When looking at the current asset value, we’re getting down to a notion that few investors care to ponder – the liquidating value.

Following the Great Depression the share price of public companies fell so low that many investors bought in just to sell off the companies’ assets and close their operations.

Liquidating a company is not a pleasant prospect, since workers lose their jobs, communities lose their income base, and society in general suffers.

The liquidating value is not only the end of the line; it can be seen as the absolute bottom line. There is no question that the ultimate intrinsic value is revealed when liquidation occurs.

The net current asset value (working capital) per share described by Graham also is a rough index of liquidating value. The liquidating value of a company is never a hard number. It can only be estimated, until a company actually is sold off. This is attributed to a fact we sometimes called Graham and Dodd’s first rule of liquidating value: “The liabilities are real but the value of the assets must be questioned.”

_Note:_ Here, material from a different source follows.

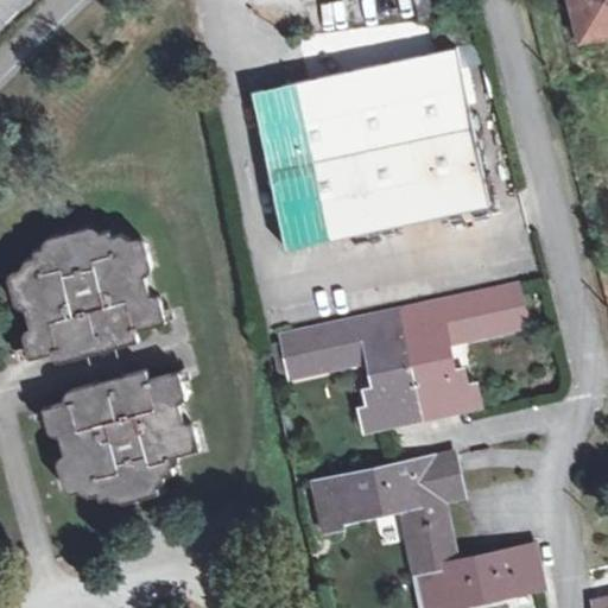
[(586,7),(594,38),(607,33),(607,0),(575,0),(577,10),(586,7)]
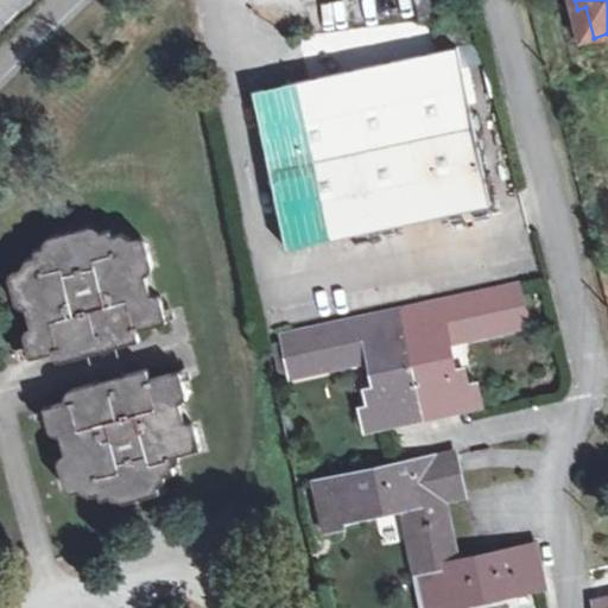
[(586,7),(577,10),(586,40),(594,38),(586,7)]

Fortunately, advise Graham and Dodd, it is enough to get a rough idea of the liquidating value for most purposes, accepting the fact that you won’t get, nor will you actually need, an exact figure.

A share price below liquidating value seldom is good news. Temporary conditions – a big stock market drop, a sudden reaction to shocking bad news – may impact a company to that extent. Very quickly, however, the share price should recover. When a stock persistently sells below its liquidating value, it indicates an error in judgment by someone – management, shareholders, or the stock market in general.